Analysis of Edmund Spenser's Amoretti #79


Edmund Spenser's Amoretti: Sonnet 79 centers on the idea of what true beauty is. Spenser states that true beauty comes from God, intelligence and morality are the two qualities that should be held in one's highest praises. Outer beauty fades, but inner beauty lasts forever and in the end touches more people. "The critical consensus is that this poem blends Christian and Neoplatonic terms to express the poet's vision of the force and meaning of love" (Huey 22).

The speaker tells his beloved that men call her "fayre" (fair/beautiful) and she believes it, because she looks herself in the mirror daily and can see that she is beautiful.
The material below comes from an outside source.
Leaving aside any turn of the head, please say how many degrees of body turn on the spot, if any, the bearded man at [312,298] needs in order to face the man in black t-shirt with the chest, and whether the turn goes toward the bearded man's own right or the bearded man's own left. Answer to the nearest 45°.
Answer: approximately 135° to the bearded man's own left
The speaker tells her that her beauty is not the fairest thing about her; rather it is her "gentle wit" (intelligence) and "virtuous mind" (moral, chaste) that make her beautiful. It is her wit and virtuousness that are the two qualities that the speaker praises above all others.

No matter how beautiful you are now, in time, your looks will fade. The only thing that lasts forever is that which outlasts the flesh. Beauty is fleeting. True beauty is that which comes from within, such as wit and virtuousness. It is the only thing that is permanent and free from corruption. People judge others by how they look on the outside, so people tend to adorn themselves in fancy clothes and wear make-up to make themselves look as attractive as possible to others. The speaker states that outer beauty is not as important as inner beauty. By stressing that his beloved's inner beauty is more praiseworthy than her outer beauty shows that he knows her more intimately than others do.

True beauty proves to be both divine and comes from heaven. True beauty comes from God, the source of perfection. She is born from heaven, angelic. She is the prime example of true beauty because she comes the Lord.

The only thing that is truly fair is that which was made by Him, and everything else fades like a flower that wilts and dies.


Sources


Huey, Peggy J. The Facts on File Companion to British Poetry Before 1600. Vol. 1. Ed. Michelle M Sauer.

Spenser, Edmund. "Amoretti: Sonnet 79." The Norton Anthology of English Literature: The Sixteenth Century/The Early Seventeenth Century. Ed. Stephen Greenblatt. New York: Norton, 2006. 907.